Vital Bangs (with fancy hat), from the History of Stanislaus County, 1913.
Following on the heels of San Francisco mayoral candidate Brilsford P. Flint, another oddly named Californian gets accorded his due...Vital Emanuel Bangs of Stanislaus County. A two-term member of the state assembly from that county, Bangs also gained distinction in Modesto educational circles, being a vice-principal, county board of education member, and a contributor to educational journals of the time. Although a resident of California for a good majority of his life, his birth didn't occur in that state. Bangs was born in Victoria, Mexico on August 26, 1834, the son of printer and publisher Samuel (ca. 1798-1854) and Susan (Payne) Bangs, respective natives of Massachusetts and Virginia who had settled in Mexico prior to their son's birth. Given the unusual name "Vital" upon his birth, Bangs' middle name Emanuel is listed as being spelled with both one and two m's.
Bangs' formative years were spent in Mexico and by age 14 was residing in Kalamazoo, Michigan, where he attended school. He further studied at the Cedar Park Seminary and the Kalamazoo College before putting his schooling on hold, having caught the gold rush bug in the early 1850s. In 1853 he resettled in El Dorado, California and after a short spell at mining began teaching a Spanish night school in that county. By 1858 Bangs had returned to Kalamazoo and, after completing his studies, removed to Vernon County, Missouri. His time in this state saw him teach school for two years, whereafter he pulled up stakes once again and this time removed to Douglas County, Kansas.
Vital E. Bangs married in Kansas in 1863 to Mary G. Moore (1845-1918), to whom he was wed until his death. The couple's near five decades of marriage saw the births of for children, Henry T. (birthdate unknown), Susan (1870-1934), Victoria Letitia (1878-1956) and Vital Everitt (1886-1890).In the year following his marriage Bangs and his wife made the move to California, where they would reside for the remainder of their lives. He would subsequently begin a teaching career that would take him through Tulare, Placer and Sacremento County, and by 1873 had permanently settled in Modesto, Stanislaus County.
Within a short period of his arrival in Modesto Bangs had entered into the post of vice-principal of schools for the city, and for decades afterward loomed large in Stanislaus County education. Bangs would serve on the county board of education for twelve years, be the vice president of the Modesto Teacher's Institute in 1880, and in the last name year wrote an extensive history of the Stanislaus County public school system for inclusion in the 1881 History of Stanislaus County.
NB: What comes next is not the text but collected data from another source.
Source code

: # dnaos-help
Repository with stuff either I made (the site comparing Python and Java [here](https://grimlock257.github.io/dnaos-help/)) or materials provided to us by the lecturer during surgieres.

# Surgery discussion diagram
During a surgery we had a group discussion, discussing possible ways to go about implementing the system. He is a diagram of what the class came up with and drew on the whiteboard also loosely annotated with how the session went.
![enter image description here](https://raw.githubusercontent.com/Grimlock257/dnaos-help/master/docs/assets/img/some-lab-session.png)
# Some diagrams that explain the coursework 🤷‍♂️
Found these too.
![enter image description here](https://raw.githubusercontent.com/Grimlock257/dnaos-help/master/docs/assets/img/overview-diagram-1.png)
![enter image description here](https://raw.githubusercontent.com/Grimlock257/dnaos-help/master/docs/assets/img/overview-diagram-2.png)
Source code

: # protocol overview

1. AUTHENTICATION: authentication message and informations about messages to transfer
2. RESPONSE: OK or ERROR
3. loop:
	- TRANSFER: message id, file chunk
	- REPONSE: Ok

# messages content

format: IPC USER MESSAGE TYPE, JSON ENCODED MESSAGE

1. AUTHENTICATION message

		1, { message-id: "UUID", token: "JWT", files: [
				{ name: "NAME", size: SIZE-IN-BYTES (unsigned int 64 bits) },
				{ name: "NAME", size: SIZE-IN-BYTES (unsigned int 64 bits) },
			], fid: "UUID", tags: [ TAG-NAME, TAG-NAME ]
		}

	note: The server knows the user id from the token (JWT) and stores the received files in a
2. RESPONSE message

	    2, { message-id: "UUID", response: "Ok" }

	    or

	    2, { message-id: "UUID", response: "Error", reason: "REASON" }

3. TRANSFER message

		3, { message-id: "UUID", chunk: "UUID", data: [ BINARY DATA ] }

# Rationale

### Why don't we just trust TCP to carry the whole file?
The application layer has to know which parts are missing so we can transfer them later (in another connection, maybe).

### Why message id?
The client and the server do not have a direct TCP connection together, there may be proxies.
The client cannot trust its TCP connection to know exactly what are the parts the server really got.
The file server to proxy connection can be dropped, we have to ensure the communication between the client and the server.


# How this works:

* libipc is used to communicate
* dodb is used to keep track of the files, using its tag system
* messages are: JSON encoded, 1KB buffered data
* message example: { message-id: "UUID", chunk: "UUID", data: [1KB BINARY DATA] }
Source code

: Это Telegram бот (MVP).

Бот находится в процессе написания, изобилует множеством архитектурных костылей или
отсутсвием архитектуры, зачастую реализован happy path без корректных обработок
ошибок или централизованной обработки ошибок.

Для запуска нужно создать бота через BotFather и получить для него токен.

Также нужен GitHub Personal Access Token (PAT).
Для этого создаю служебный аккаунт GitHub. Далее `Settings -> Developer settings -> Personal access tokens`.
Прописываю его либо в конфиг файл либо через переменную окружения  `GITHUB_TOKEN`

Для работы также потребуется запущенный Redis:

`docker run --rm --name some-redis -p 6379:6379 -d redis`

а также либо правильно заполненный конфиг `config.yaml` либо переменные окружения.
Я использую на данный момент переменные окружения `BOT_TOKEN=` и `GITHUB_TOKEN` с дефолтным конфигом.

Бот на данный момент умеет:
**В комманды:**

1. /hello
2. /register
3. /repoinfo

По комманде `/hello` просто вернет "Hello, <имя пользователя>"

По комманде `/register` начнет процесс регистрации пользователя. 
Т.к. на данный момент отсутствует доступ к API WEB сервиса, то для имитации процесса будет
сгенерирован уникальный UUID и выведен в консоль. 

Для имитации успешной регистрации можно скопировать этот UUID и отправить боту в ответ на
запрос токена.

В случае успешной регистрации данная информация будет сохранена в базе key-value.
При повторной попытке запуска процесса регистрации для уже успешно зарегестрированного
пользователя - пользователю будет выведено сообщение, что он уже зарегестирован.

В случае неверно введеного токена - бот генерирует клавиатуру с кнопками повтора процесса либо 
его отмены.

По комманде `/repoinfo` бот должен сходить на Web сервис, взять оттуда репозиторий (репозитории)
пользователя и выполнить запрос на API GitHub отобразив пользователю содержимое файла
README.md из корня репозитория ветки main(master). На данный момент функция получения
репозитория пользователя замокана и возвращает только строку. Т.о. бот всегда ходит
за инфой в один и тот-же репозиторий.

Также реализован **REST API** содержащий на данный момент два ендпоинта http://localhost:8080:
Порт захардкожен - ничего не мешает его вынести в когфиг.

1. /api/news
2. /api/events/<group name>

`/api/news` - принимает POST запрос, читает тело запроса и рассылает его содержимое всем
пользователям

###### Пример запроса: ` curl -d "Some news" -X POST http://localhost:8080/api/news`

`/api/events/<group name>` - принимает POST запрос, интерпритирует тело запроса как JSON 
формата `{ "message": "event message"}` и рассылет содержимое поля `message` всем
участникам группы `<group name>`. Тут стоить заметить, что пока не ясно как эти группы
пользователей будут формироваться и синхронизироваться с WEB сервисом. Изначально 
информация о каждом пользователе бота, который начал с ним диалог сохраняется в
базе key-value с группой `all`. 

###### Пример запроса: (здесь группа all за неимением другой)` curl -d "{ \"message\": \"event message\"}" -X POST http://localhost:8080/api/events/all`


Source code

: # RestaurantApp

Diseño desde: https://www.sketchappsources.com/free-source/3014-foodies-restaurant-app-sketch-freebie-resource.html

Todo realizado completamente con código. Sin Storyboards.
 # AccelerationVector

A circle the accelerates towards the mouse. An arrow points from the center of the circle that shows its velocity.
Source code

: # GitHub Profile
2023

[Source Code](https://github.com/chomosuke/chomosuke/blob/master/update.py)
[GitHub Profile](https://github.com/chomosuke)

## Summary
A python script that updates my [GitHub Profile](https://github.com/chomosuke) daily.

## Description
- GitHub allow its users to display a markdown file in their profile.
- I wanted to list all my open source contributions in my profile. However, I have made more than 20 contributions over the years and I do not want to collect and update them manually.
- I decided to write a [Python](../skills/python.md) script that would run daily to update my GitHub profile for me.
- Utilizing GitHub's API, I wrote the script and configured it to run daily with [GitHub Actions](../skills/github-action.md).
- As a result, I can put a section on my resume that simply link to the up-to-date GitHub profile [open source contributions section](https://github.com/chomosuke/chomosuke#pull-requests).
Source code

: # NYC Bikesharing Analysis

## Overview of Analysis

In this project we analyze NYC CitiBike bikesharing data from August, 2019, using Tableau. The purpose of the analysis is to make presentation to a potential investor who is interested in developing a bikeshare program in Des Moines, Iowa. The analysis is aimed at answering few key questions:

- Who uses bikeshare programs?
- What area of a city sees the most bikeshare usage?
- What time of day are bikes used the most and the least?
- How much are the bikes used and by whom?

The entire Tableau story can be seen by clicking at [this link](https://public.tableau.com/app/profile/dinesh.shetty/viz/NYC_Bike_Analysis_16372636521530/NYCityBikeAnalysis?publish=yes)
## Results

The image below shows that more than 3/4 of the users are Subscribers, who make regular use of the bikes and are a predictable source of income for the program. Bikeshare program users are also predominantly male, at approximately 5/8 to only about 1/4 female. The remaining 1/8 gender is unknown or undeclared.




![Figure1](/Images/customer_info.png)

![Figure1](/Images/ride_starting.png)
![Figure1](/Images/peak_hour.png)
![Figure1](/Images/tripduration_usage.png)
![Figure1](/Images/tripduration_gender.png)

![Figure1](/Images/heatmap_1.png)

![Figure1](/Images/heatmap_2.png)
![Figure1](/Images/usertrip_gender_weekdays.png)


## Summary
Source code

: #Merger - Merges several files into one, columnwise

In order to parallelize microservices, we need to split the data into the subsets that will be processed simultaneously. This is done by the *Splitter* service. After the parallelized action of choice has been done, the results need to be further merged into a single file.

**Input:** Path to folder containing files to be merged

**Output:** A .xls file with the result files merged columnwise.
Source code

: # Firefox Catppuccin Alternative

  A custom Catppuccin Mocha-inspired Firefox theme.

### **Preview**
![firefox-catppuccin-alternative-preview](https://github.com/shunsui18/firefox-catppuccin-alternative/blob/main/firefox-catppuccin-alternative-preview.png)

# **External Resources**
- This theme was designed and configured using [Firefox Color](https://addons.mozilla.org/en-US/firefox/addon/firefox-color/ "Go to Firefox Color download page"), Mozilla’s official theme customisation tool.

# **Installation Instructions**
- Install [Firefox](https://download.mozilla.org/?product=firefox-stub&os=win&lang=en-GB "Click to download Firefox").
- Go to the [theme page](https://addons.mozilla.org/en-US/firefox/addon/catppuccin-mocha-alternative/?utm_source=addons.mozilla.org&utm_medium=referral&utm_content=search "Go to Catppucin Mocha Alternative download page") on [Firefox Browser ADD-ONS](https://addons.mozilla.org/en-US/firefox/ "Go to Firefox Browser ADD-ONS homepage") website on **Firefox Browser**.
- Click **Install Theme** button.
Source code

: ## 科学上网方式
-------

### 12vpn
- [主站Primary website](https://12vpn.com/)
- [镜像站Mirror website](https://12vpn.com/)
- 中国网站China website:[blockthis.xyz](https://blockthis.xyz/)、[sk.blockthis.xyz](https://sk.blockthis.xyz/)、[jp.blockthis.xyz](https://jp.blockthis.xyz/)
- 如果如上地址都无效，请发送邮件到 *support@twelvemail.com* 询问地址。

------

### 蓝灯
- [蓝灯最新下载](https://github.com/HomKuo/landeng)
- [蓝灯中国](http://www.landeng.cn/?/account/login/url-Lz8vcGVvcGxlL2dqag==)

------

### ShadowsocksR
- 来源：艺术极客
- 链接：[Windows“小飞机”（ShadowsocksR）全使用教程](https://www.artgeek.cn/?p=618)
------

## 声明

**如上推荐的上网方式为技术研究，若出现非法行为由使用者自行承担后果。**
Bangs would also be a contributor to the "California Teacher" and other educational periodicals well into the early 20th century.
In addition to his long career in education, Bangs was also heavily involved in the Stanislaus County Grange, being a charter member and master (1877-1878) of that organization, as well as its first secretary, serving from 1873-1876. Bangs had further involvement in area agriculture with his service as assessor for the Modesto Irrigation District and also was named as the director for California's 28th agricultural district by Governor Henry H. Markham in the early 1890s.
Vital E. Bangs' first foray into California political life came with his election to the state assembly in 1887 as a representative from Modesto. Serving in the session of 1888-89, Bangs was named to the committees on County and Township Governments, Crimes and Penalties, Education, and Water Rights and Drainage. Bangs would win a second term in 1902, and was unopposed in that year's election, garnering 3,745 votes and "receiving the votes of both parties and polling the largest vote of any man in the assembly." Bang's second term commenced in January 1903 and during that session sat on the committees on Education, Immigration, Irrigation, and Public Health and Quarantine.
Following his final term in the assembly, Vital Bangs continued residence in Modesto, residing on a nearly five hundred acre ranch near the city, where he grew alfalfa and raised dairy cattle. Bangs died in Modesto on November 15, 1913, at age 79 and was survived by his wife Mary. Both are buried at the Modesto Citizens Cemetery.
Vital E. Bangs, from the 1903 California Blue Book.